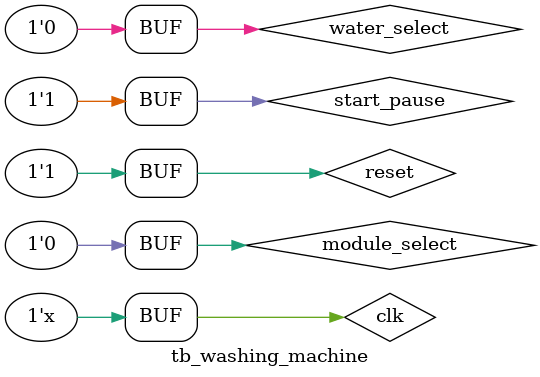
<source format=v>
`timescale 1ns / 1ps


module tb_washing_machine();
reg   clk,reset,start_pause,module_select,water_select;
    wire   in_led,out_led;
    wire  start_led,power_led,wash_led,rinse_led,dry_led;
    wire [3:0] water_level;
    wire [2:0] model_now;
    wire [5:0] time_now;   
    wire [5:0] time_all;      
    wire power_off;
    wire if_finish;  
     Washing_machine tb (clk,reset,start_pause,module_select,water_select,power_led,start_led,
    wash_led,rinse_led,dry_led,in_led,out_led,state,count,buzzer_led,
    water_level,model_now,time_now,time_all,power_off,if_finish);
   initial    begin
        clk <= 1;
             end   
       initial    begin
          reset <= 1;
          start_pause <= 0;
          water_select <= 0;
          module_select <= 0;        
          #(5) start_pause <= 1;  
          end    
          always  begin
          #(5) clk <= ~clk;
          end 
endmodule

</source>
----
*Work to be completed*: Exclude all images, then retype the records above without alteration.

*Task result*:
<source format=v>
`timescale 1ns / 1ps


module tb_washing_machine();
reg   clk,reset,start_pause,module_select,water_select;
    wire   in_led,out_led;
    wire  start_led,power_led,wash_led,rinse_led,dry_led;
    wire [3:0] water_level;
    wire [2:0] model_now;
    wire [5:0] time_now;   
    wire [5:0] time_all;      
    wire power_off;
    wire if_finish;  
     Washing_machine tb (clk,reset,start_pause,module_select,water_select,power_led,start_led,
    wash_led,rinse_led,dry_led,in_led,out_led,state,count,buzzer_led,
    water_level,model_now,time_now,time_all,power_off,if_finish);
   initial    begin
        clk <= 1;
             end   
       initial    begin
          reset <= 1;
          start_pause <= 0;
          water_select <= 0;
          module_select <= 0;        
          #(5) start_pause <= 1;  
          end    
          always  begin
          #(5) clk <= ~clk;
          end 
endmodule

</source>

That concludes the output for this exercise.